Le Sénat a accueilli le mardi 6 janvier 2026, au sein de sa salle de plénière, un atelier de formation stratégique organisé par le Comité d’évaluation des politiques publiques (CEPP). L’objectif vise à outiller les membres de cette institution pour mieux répondre aux impératifs de transparence et de redevabilité.
La cérémonie d’ouverture a été présidée par le Président du Sénat, le Dr Haroun Kabadi. Cet événement a réuni les présidents des grandes institutions de la République, des membres du Gouvernement, ainsi que de nombreux sénateurs et assistants parlementaires.
Lors de son intervention, l’Ambassadrice Mariam Mahamat Nour, présidente du CEPP, a rappelé que le comité s’impose désormais comme un levier incontournable de la bonne gouvernance au Tchad.
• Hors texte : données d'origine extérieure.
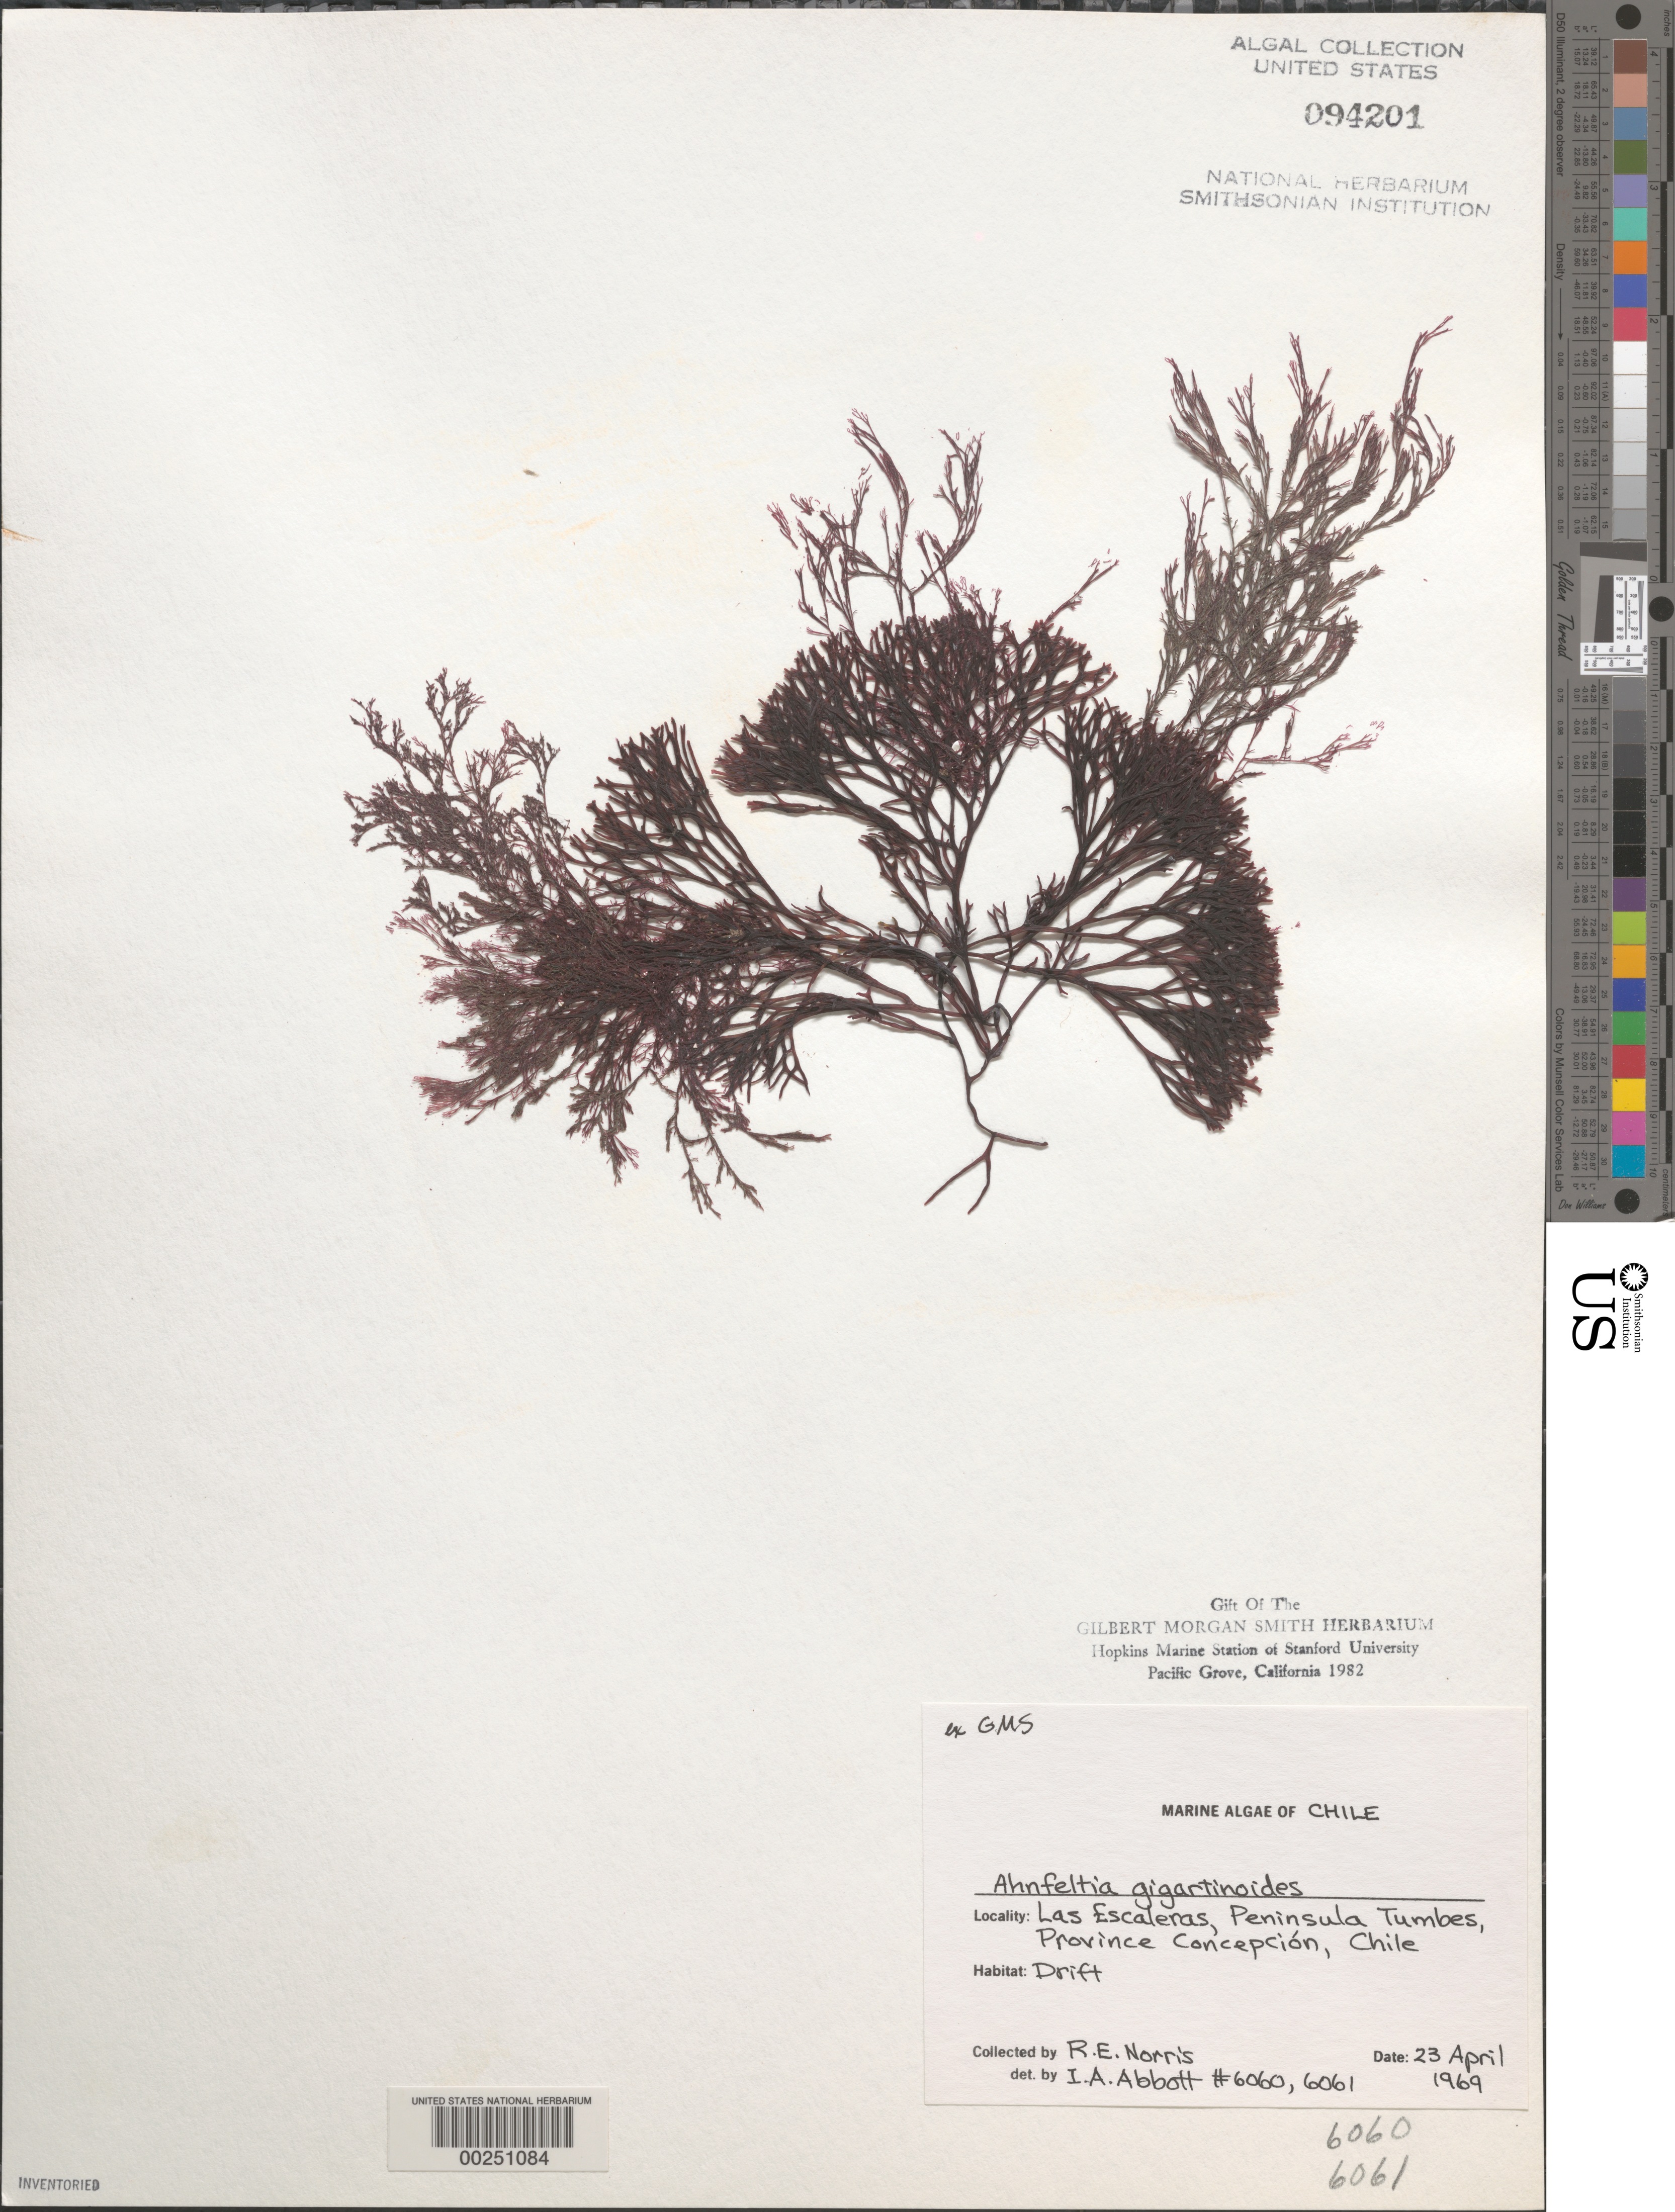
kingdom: Plantae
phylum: Rhodophyta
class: Florideophyceae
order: Ahnfeltiales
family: Ahnfeltiaceae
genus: Ahnfeltia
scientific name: Ahnfeltia gigartinoides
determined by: Abbott, Isabella A.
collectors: R. E. Norris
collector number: IAA 6060 & IAA 6061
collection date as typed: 23 Apr 1969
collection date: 1969-04-23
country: Chile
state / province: Bio-Bío (VIII)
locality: Las escaleras, peninsula tumbes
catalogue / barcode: US 94201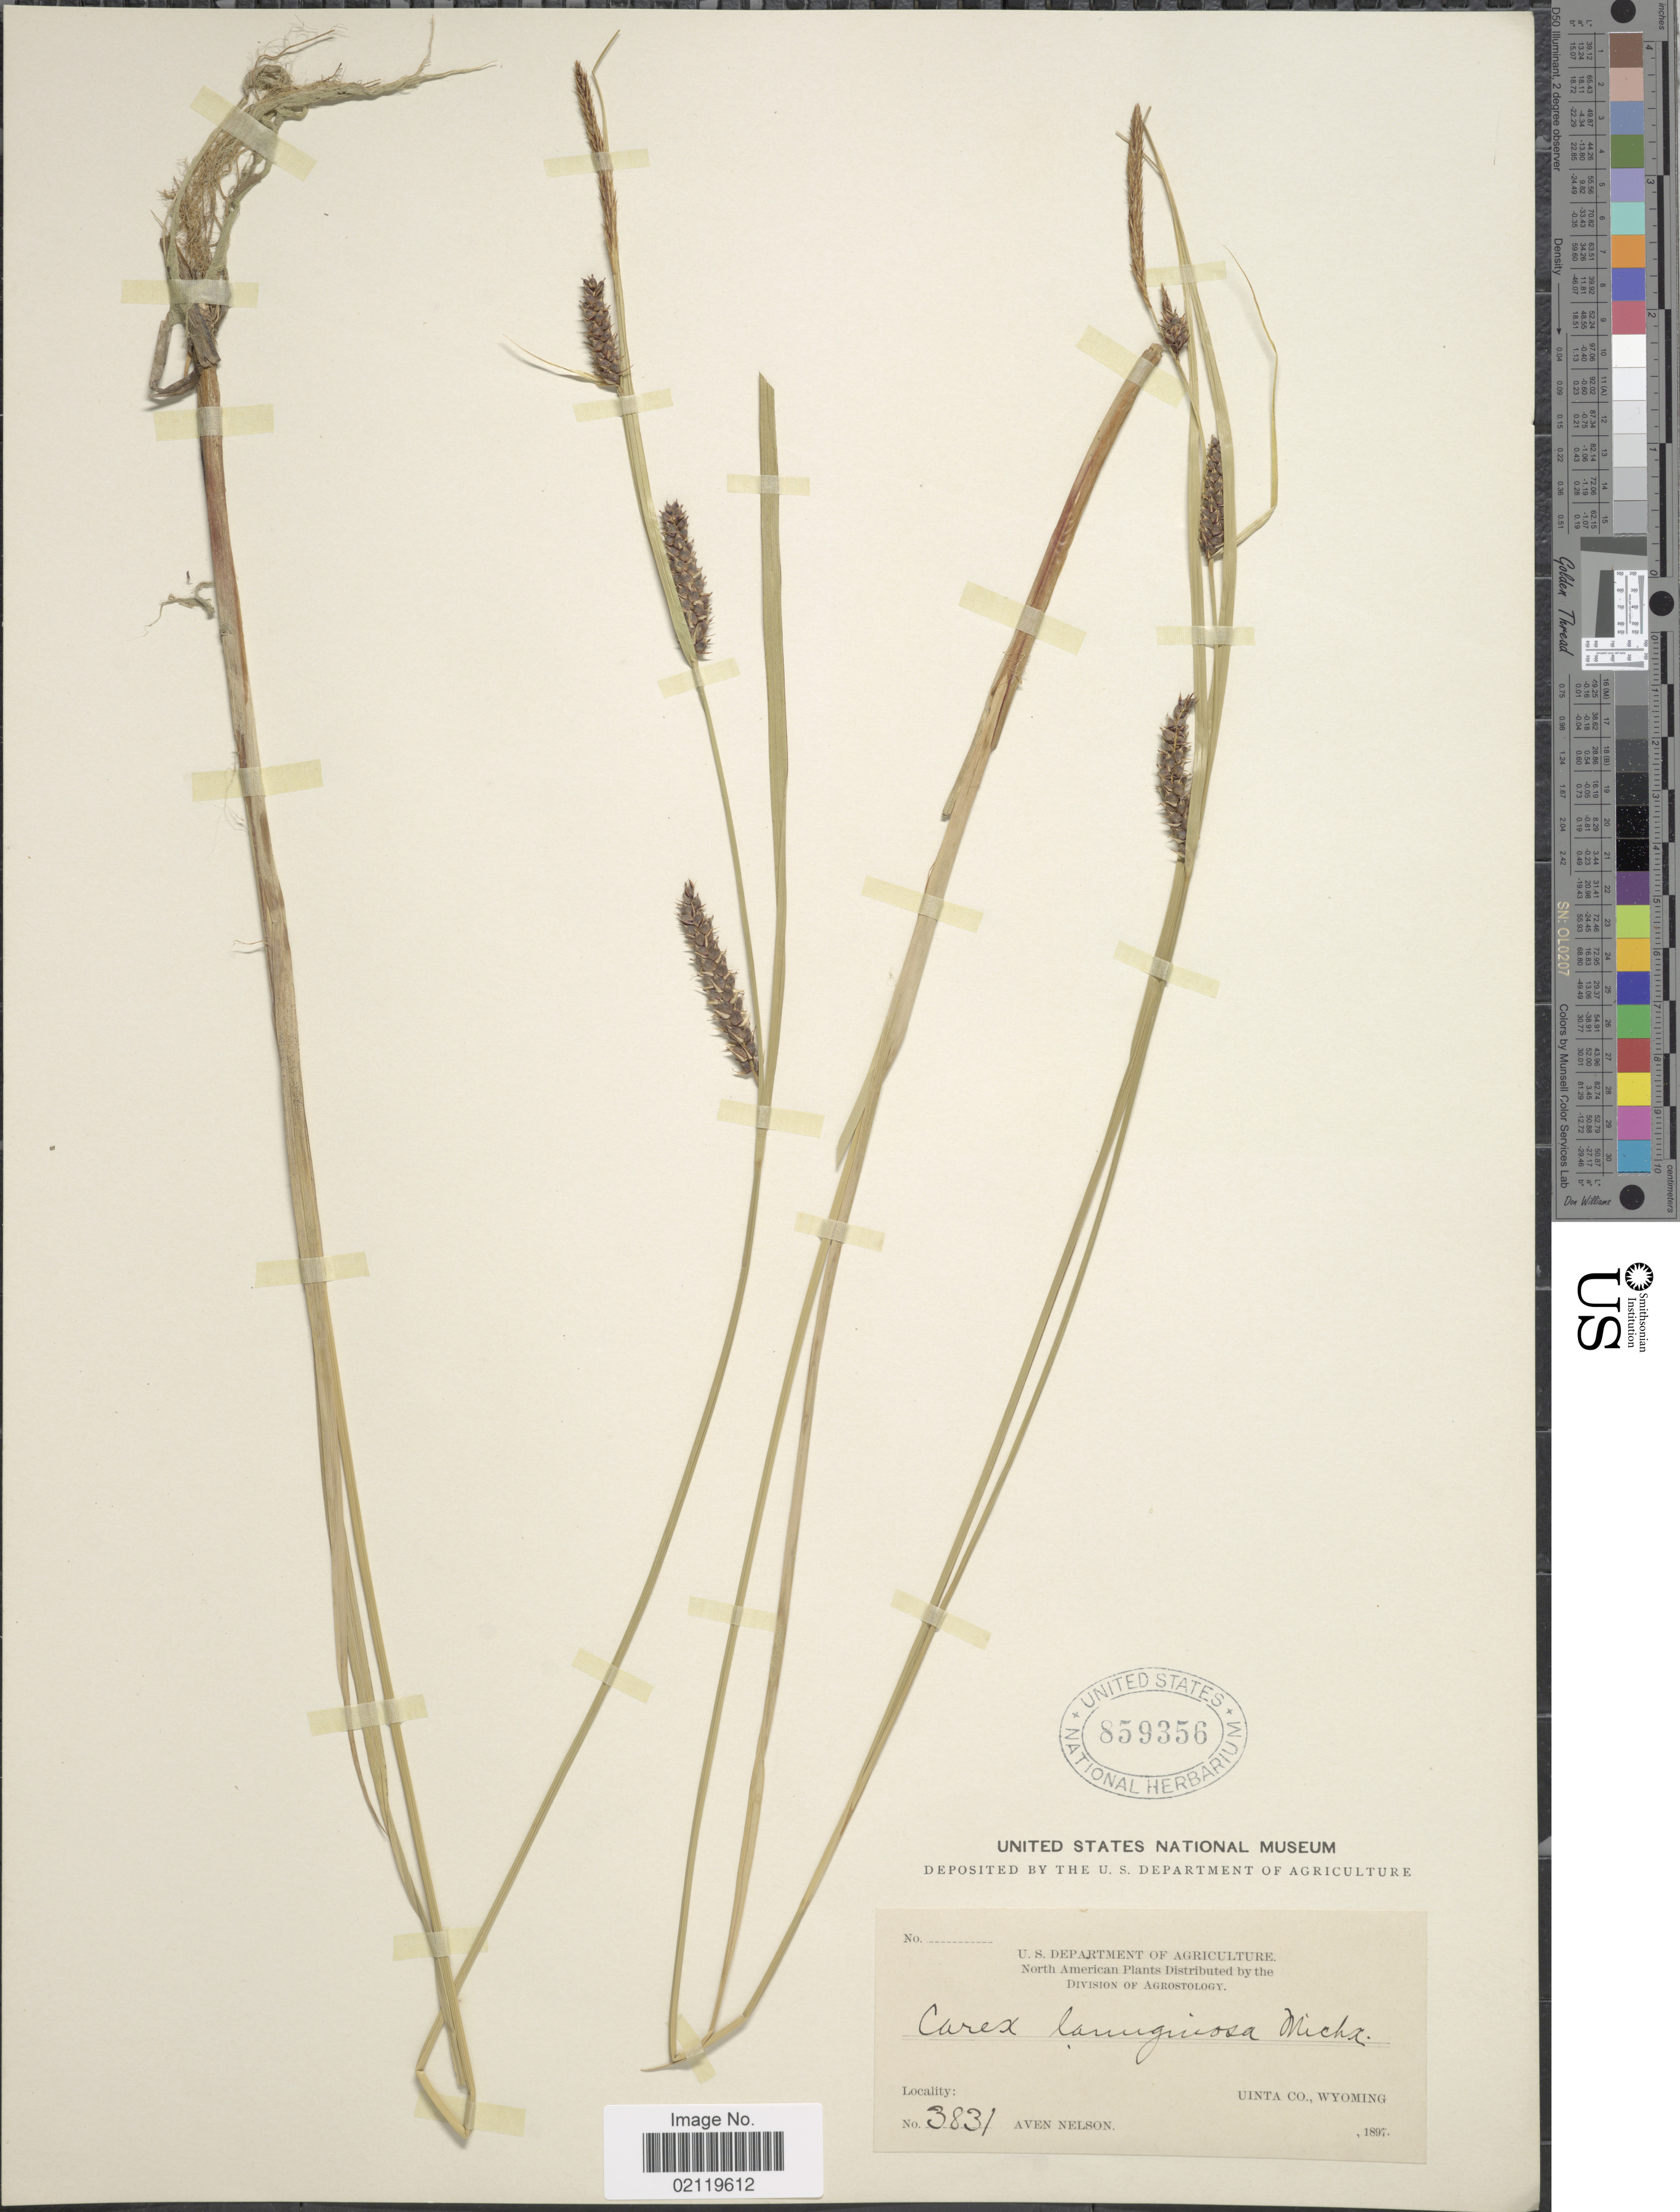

Selon elle, cette structure ne se contente pas d’apprécier l’efficacité et l’impact des politiques menées ; elle joue un rôle dans l’éclairage de la décision publique et l’optimisation de l’allocation des ressources, renforçant ainsi la confiance des citoyens envers les institutions nationales.
Dans son discours inaugural, le Président du Sénat, le Dr Haroun Kabadi, a tenu à lever toute ambiguïté sur la mission de l’évaluation. Il a insisté sur le fait que ce mécanisme ne doit pas être perçu comme un système de distribution de « bons ou mauvais points », ni comme un instrument de sanction ou de contrôle juridictionnel à l’encontre des structures exécutives.
Pour le président de la chambre haute, l’évaluation remplit avant tout une fonction de conseil. Elle doit permettre d’apporter des réponses concrètes aux attentes de la population concernant les résultats réels des politiques publiques engagées par l’État.